Question

A ball is thrown in the air from a ledge. Its height in feet is represented by

f(x) = –16(x2 – 6x – 7), where x is the number of seconds since the ball has been thrown. The height of the ball is 0 feet when it hits the ground.

How many seconds does it take the ball to reach the ground?

Answer 1

It takes the ball 7 seconds to reach the ground.

Answer 2

The time taken by the ball to reach the ground is 7 seconds.

Explanation:

Given : A ball is thrown in the air from a ledge. Its height in feet is represented by
`f(x) = -16(x^2-6x-7)`, where x is the number of seconds since the ball has been thrown. The height of the ball is 0 feet when it hits the ground.

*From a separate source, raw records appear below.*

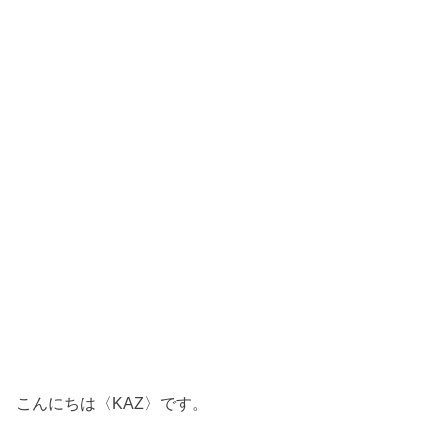
こんにちは〈KAZ〉です。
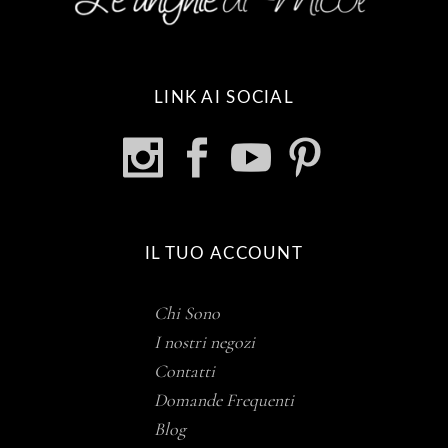
LINK AI SOCIAL
IL TUO ACCOUNT
Chi Sono
I nostri negozi
Contatti
Domande Frequenti
Blog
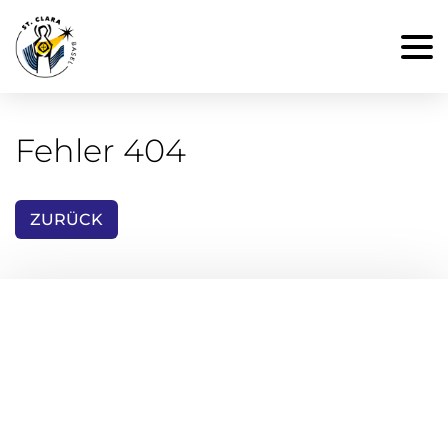
Fehler 404
ZURÜCK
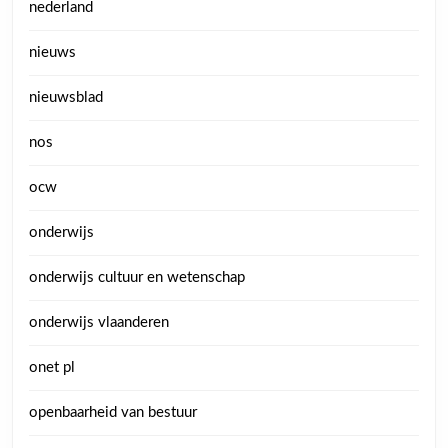
nederland
nieuws
nieuwsblad
nos
ocw
onderwijs
onderwijs cultuur en wetenschap
onderwijs vlaanderen
onet pl
openbaarheid van bestuur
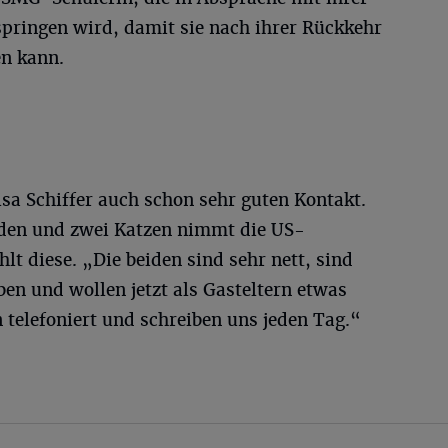
springen wird, damit sie nach ihrer Rückkehr
en kann.
isa Schiffer auch schon sehr guten Kontakt.
nden und zwei Katzen nimmt die US-
hlt diese. „Die beiden sind sehr nett, sind
eben und wollen jetzt als Gasteltern etwas
telefoniert und schreiben uns jeden Tag.“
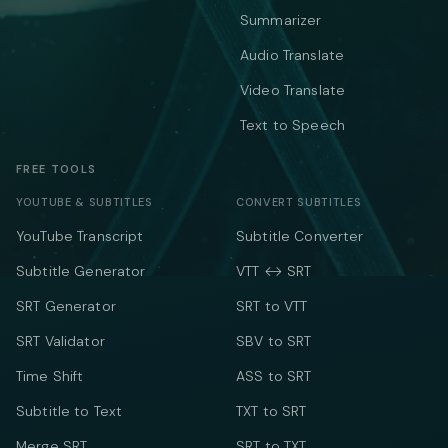
Summarizer
Audio Translate
Video Translate
Text to Speech
FREE TOOLS
YOUTUBE & SUBTITLES
CONVERT SUBTITLES
YouTube Transcript
Subtitle Converter
Subtitle Generator
VTT ↔ SRT
SRT Generator
SRT to VTT
SRT Validator
SBV to SRT
Time Shift
ASS to SRT
Subtitle to Text
TXT to SRT
Merge SRT
SRT to TXT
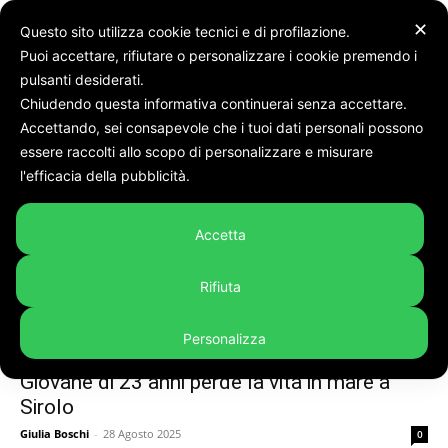
✕
Questo sito utilizza cookie tecnici e di profilazione.
Puoi accettare, rifiutare o personalizzare i cookie premendo i
Tags
Ragazza affogata
pulsanti desiderati.
Chiudendo questa informativa continuerai senza accettare.
Tag:
ragazza affogata
Accettando, sei consapevole che i tuoi dati personali possono
essere raccolti allo scopo di personalizzare e misurare
l'efficacia della pubblicità.
Accetta
Rifiuta
Personalizza
Cronaca
Giovane di 23 anni perde la vita in mare a
Sirolo
Giulia Boschi
-
28 Agosto 2025
0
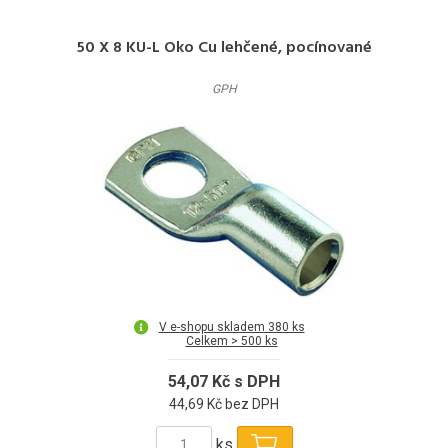
50 X 8 KU-L Oko Cu lehčené, pocínované
GPH
V e-shopu skladem 380 ks
Celkem > 500 ks
54,07 Kč s DPH
44,69 Kč bez DPH
ks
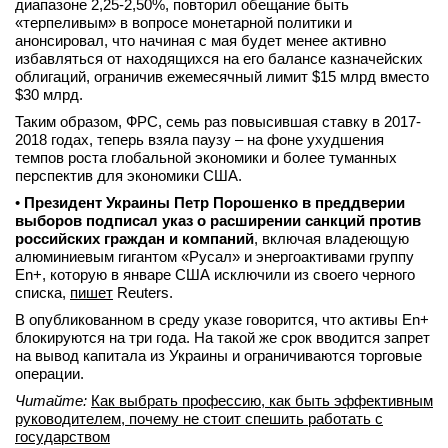
диапазоне 2,25-2,50%, повторил обещание быть
вконтакте
«терпеливым» в вопросе монетарной политики и
телеграм
анонсировал, что начиная с мая будет менее активно
избавляться от находящихся на его балансе казначейских
облигаций, ограничив ежемесячный лимит $15 млрд вместо
Стать автором
$30 млрд.
Вход
Таким образом, ФРС, семь раз повысившая ставку в 2017-
2018 годах, теперь взяла паузу – на фоне ухудшения
темпов роста глобальной экономики и более туманных
перспектив для экономики США.
•
Президент Украины Петр Порошенко в преддверии
выборов подписал указ о расширении санкций против
российских граждан и компаний
, включая владеющую
алюминиевым гигантом «Русал» и энергоактивами группу
En+, которую в январе США исключили из своего черного
списка,
пишет
Reuters.
В опубликованном в среду указе говорится, что активы En+
блокируются на три года. На такой же срок вводится запрет
на вывод капитала из Украины и ограничиваются торговые
операции.
Читайте:
Как выбрать профессию, как быть эффективным
руководителем, почему не стоит спешить работать с
государством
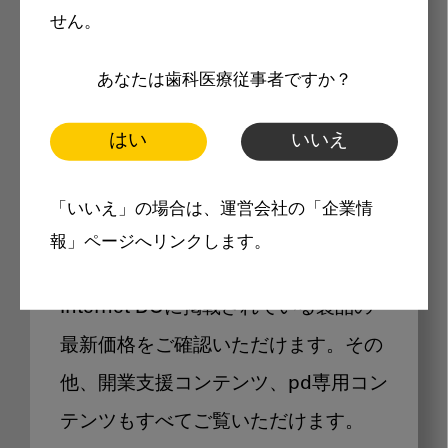
せん。
あなたは歯科医療従事者ですか？
はい
いいえ
Internet DOに掲載されている
製品価格も閲覧可能
「いいえ」の場合は、運営会社の「企業情
報」ページへリンクします。
Internet DOに掲載されている製品の
最新価格をご確認いただけます。その
他、開業支援コンテンツ、pd専用コン
テンツもすべてご覧いただけます。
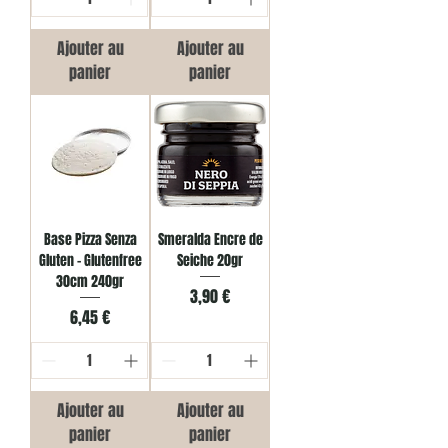
Ajouter au
Ajouter au
panier
panier
Base Pizza Senza
Smeralda Encre de
Gluten - Glutenfree
Seiche 20gr
30cm 240gr
Prix
3,90 €
Prix
6,45 €
Ajouter au
Ajouter au
panier
panier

To find : How many seconds does it take the ball to reach the ground?

Solution :

The function

`f(x) = -16(x^2-6x-7)` represent the height of the ball.

Where, x is the number of seconds.

We have given that the height of the ball is 0 feet when it hits the ground

and we to find the seconds does it take the ball to reach the ground.

i.e., we have to take f(x)=0 and find x.

`0= -16(x^2-6x-7)`

`x^2-6x-7=0`

Applying middle term split,

`x^2-7x+x-7=0`

`x(x-7)+1(x-7)=0`

`(x-7)(x+1)=0`

`x=7,-1`

x=-1 is rejected as time is not negative.

x=7 is accepted.

Therefore, The time taken by the ball to reach the ground is 7 seconds.